A saca de 60 quilos de soja fechou a sexta-feira (24) cotada a R$ 148,37 no Porto de Paranaguá (PR), o maior valor registrado em 2026, segundo o Centro de Estudos Avançados em Economia Aplicada (Cepea/Esalq). A alta diária foi de 0,61%, mas o que chama atenção é o acumulado do mês: 11,07% de valorização em julho. Uma semana antes, em 17 de julho, a saca já havia batido o maior patamar em seis meses, a R$ 141,02.
Em Minas Gerais, a saca fechou a R$ 136 no mesmo dia 24 de julho — também acima da média de estados como Bahia (R$ 130,50), Mato Grosso do Sul (R$ 129) e Maranhão (R$ 128), embora abaixo dos portos de Santos (R$ 149) e Rio Grande (R$ 143).

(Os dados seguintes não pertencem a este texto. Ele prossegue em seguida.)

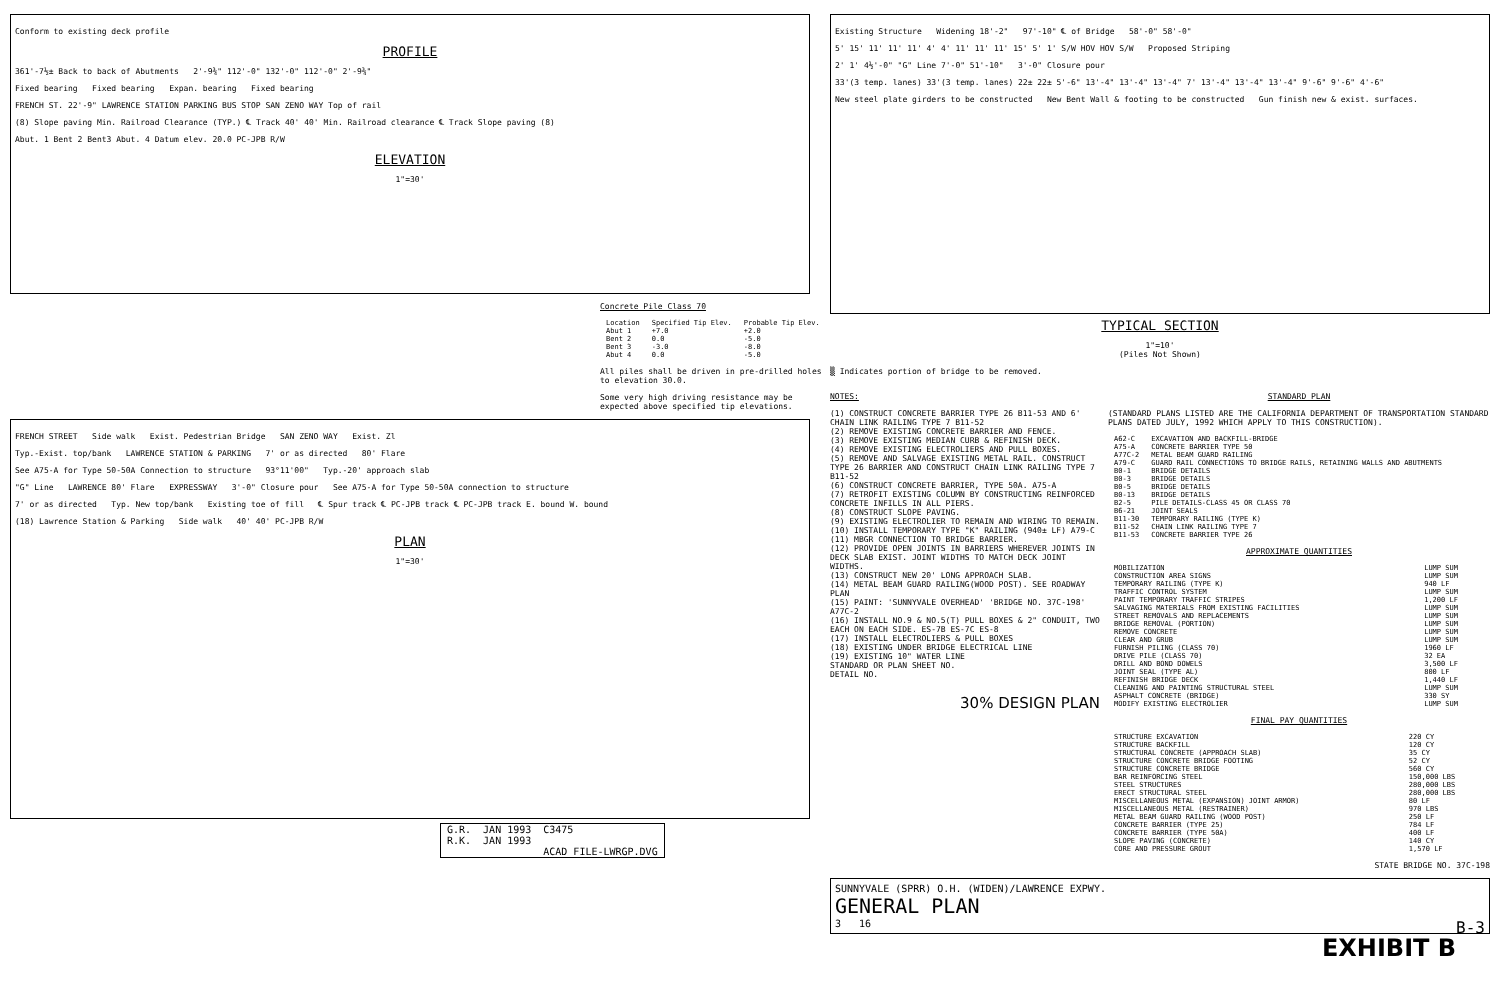Conform to existing deck profile
PROFILE
361'-7½± Back to back of Abutments 2'-9¾" 112'-0" 132'-0" 112'-0" 2'-9¾"
Fixed bearing Fixed bearing Expan. bearing Fixed bearing
FRENCH ST. 22'-9" LAWRENCE STATION PARKING BUS STOP SAN ZENO WAY Top of rail
(8) Slope paving Min. Railroad Clearance (TYP.) ℄ Track 40' 40' Min. Railroad clearance ℄ Track Slope paving (8)
Abut. 1 Bent 2 Bent3 Abut. 4 Datum elev. 20.0 PC-JPB R/W
ELEVATION
1"=30'
Concrete Pile Class 70
| Location | Specified Tip Elev. | Probable Tip Elev. |
| --- | --- | --- |
| Abut 1 | +7.0 | +2.0 |
| Bent 2 | 0.0 | -5.0 |
| Bent 3 | -3.0 | -8.0 |
| Abut 4 | 0.0 | -5.0 |
All piles shall be driven in pre-drilled holes to elevation 30.0.
Some very high driving resistance may be expected above specified tip elevations.
FRENCH STREET Side walk Exist. Pedestrian Bridge SAN ZENO WAY Exist. Zl
Typ.-Exist. top/bank LAWRENCE STATION & PARKING 7' or as directed 80' Flare
See A75-A for Type 50-50A Connection to structure 93°11'00" Typ.-20' approach slab
"G" Line LAWRENCE 80' Flare EXPRESSWAY 3'-0" Closure pour See A75-A for Type 50-50A connection to structure
7' or as directed Typ. New top/bank Existing toe of fill ℄ Spur track ℄ PC-JPB track ℄ PC-JPB track E. bound W. bound
(18) Lawrence Station & Parking Side walk 40' 40' PC-JPB R/W
PLAN
1"=30'
| G.R. | JAN 1993 | C3475 |
| R.K. | JAN 1993 | |
| | | ACAD FILE-LWRGP.DVG |
Existing Structure Widening 18'-2" 97'-10" ℄ of Bridge 58'-0" 58'-0"
5' 15' 11' 11' 11' 4' 4' 11' 11' 11' 15' 5' 1' S/W HOV HOV S/W Proposed Striping
2' 1' 4½'-0" "G" Line 7'-0" 51'-10" 3'-0" Closure pour
33'(3 temp. lanes) 33'(3 temp. lanes) 22± 22± 5'-6" 13'-4" 13'-4" 13'-4" 7' 13'-4" 13'-4" 13'-4" 9'-6" 9'-6" 4'-6"
New steel plate girders to be constructed New Bent Wall & footing to be constructed Gun finish new & exist. surfaces.
TYPICAL SECTION
1"=10'
(Piles Not Shown)
▒ Indicates portion of bridge to be removed.
NOTES:
(1) CONSTRUCT CONCRETE BARRIER TYPE 26 B11-53 AND 6' CHAIN LINK RAILING TYPE 7 B11-52
(2) REMOVE EXISTING CONCRETE BARRIER AND FENCE.
(3) REMOVE EXISTING MEDIAN CURB & REFINISH DECK.
(4) REMOVE EXISTING ELECTROLIERS AND PULL BOXES.
(5) REMOVE AND SALVAGE EXISTING METAL RAIL. CONSTRUCT TYPE 26 BARRIER AND CONSTRUCT CHAIN LINK RAILING TYPE 7 B11-52
(6) CONSTRUCT CONCRETE BARRIER, TYPE 50A. A75-A
(7) RETROFIT EXISTING COLUMN BY CONSTRUCTING REINFORCED CONCRETE INFILLS IN ALL PIERS.
(8) CONSTRUCT SLOPE PAVING.
(9) EXISTING ELECTROLIER TO REMAIN AND WIRING TO REMAIN.
(10) INSTALL TEMPORARY TYPE "K" RAILING (940± LF) A79-C
(11) MBGR CONNECTION TO BRIDGE BARRIER.
(12) PROVIDE OPEN JOINTS IN BARRIERS WHEREVER JOINTS IN DECK SLAB EXIST. JOINT WIDTHS TO MATCH DECK JOINT WIDTHS.
(13) CONSTRUCT NEW 20' LONG APPROACH SLAB.
(14) METAL BEAM GUARD RAILING(WOOD POST). SEE ROADWAY PLAN
(15) PAINT: 'SUNNYVALE OVERHEAD' 'BRIDGE NO. 37C-198' A77C-2
(16) INSTALL NO.9 & NO.5(T) PULL BOXES & 2" CONDUIT, TWO EACH ON EACH SIDE. ES-7B ES-7C ES-8
(17) INSTALL ELECTROLIERS & PULL BOXES
(18) EXISTING UNDER BRIDGE ELECTRICAL LINE
(19) EXISTING 10" WATER LINE
STANDARD OR PLAN SHEET NO.
DETAIL NO.
30% DESIGN PLAN
STANDARD PLAN
(STANDARD PLANS LISTED ARE THE CALIFORNIA DEPARTMENT OF TRANSPORTATION STANDARD PLANS DATED JULY, 1992 WHICH APPLY TO THIS CONSTRUCTION).
| A62-C | EXCAVATION AND BACKFILL-BRIDGE |
| A75-A | CONCRETE BARRIER TYPE 50 |
| A77C-2 | METAL BEAM GUARD RAILING |
| A79-C | GUARD RAIL CONNECTIONS TO BRIDGE RAILS, RETAINING WALLS AND ABUTMENTS |
| B0-1 | BRIDGE DETAILS |
| B0-3 | BRIDGE DETAILS |
| B0-5 | BRIDGE DETAILS |
| B0-13 | BRIDGE DETAILS |
| B2-5 | PILE DETAILS-CLASS 45 OR CLASS 70 |
| B6-21 | JOINT SEALS |
| B11-30 | TEMPORARY RAILING (TYPE K) |
| B11-52 | CHAIN LINK RAILING TYPE 7 |
| B11-53 | CONCRETE BARRIER TYPE 26 |
APPROXIMATE QUANTITIES
| MOBILIZATION | LUMP SUM |
| CONSTRUCTION AREA SIGNS | LUMP SUM |
| TEMPORARY RAILING (TYPE K) | 940 LF |
| TRAFFIC CONTROL SYSTEM | LUMP SUM |
| PAINT TEMPORARY TRAFFIC STRIPES | 1,200 LF |
| SALVAGING MATERIALS FROM EXISTING FACILITIES | LUMP SUM |
| STREET REMOVALS AND REPLACEMENTS | LUMP SUM |
| BRIDGE REMOVAL (PORTION) | LUMP SUM |
| REMOVE CONCRETE | LUMP SUM |
| CLEAR AND GRUB | LUMP SUM |
| FURNISH PILING (CLASS 70) | 1960 LF |
| DRIVE PILE (CLASS 70) | 32 EA |
| DRILL AND BOND DOWELS | 3,500 LF |
| JOINT SEAL (TYPE AL) | 800 LF |
| REFINISH BRIDGE DECK | 1,440 LF |
| CLEANING AND PAINTING STRUCTURAL STEEL | LUMP SUM |
| ASPHALT CONCRETE (BRIDGE) | 330 SY |
| MODIFY EXISTING ELECTROLIER | LUMP SUM |
FINAL PAY QUANTITIES
| STRUCTURE EXCAVATION | 220 CY |
| STRUCTURE BACKFILL | 120 CY |
| STRUCTURAL CONCRETE (APPROACH SLAB) | 35 CY |
| STRUCTURE CONCRETE BRIDGE FOOTING | 52 CY |
| STRUCTURE CONCRETE BRIDGE | 560 CY |
| BAR REINFORCING STEEL | 150,000 LBS |
| STEEL STRUCTURES | 280,000 LBS |
| ERECT STRUCTURAL STEEL | 280,000 LBS |
| MISCELLANEOUS METAL (EXPANSION) JOINT ARMOR) | 80 LF |
| MISCELLANEOUS METAL (RESTRAINER) | 970 LBS |
| METAL BEAM GUARD RAILING (WOOD POST) | 250 LF |
| CONCRETE BARRIER (TYPE 25) | 784 LF |
| CONCRETE BARRIER (TYPE 50A) | 400 LF |
| SLOPE PAVING (CONCRETE) | 140 CY |
| CORE AND PRESSURE GROUT | 1,570 LF |
STATE BRIDGE NO. 37C-198
SUNNYVALE (SPRR) O.H. (WIDEN)/LAWRENCE EXPWY.
GENERAL PLAN
3 16 B-3
EXHIBIT B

China compra mais, Estados Unidos vendem menos
Um dos motores da alta é a demanda da China. Segundo a Administração Geral das Alfândegas do país, as importações chinesas de soja brasileira somaram 12,08 milhões de toneladas em junho, alta de 13,7% ante o mesmo mês de 2025. No primeiro semestre de 2026, as vendas do Brasil à China chegaram a 34,75 milhões de toneladas, avanço de 9,1%. No sentido oposto, as compras chinesas de soja dos Estados Unidos caíram 42,4% no semestre, para 9,31 milhões de toneladas — em junho isolado, a queda foi de 20%.
A essa migração de demanda para o produto brasileiro soma-se um fator mais recente: a escalada do preço do petróleo, impulsionada pelo aumento das tensões no Oriente Médio, que também sustenta o mercado internacional de grãos. Contratos futuros da soja na Bolsa de Chicago para dezembro fecharam a US$ 12,53 por bushel, alta de 0,78%.

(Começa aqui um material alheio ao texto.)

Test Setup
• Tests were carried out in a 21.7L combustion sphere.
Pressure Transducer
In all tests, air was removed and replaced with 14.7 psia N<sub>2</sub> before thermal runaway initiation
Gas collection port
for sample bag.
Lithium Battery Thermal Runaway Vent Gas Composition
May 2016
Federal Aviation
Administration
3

Safra 2026/27 deve ser maior
Apesar da alta nos preços, produtores já se preparam para uma safra maior. A área de plantio da soja 2026/27 pode chegar a 49,1 milhões de hectares no país, crescimento de 1,2% sobre os 48,5 milhões de hectares da safra anterior, com Mato Grosso expandindo cerca de 1,5%. A consultoria Safras & Mercado projeta colheita de 180,089 milhões de toneladas para o novo ciclo, ante 178,3 milhões de toneladas na safra 2025/26.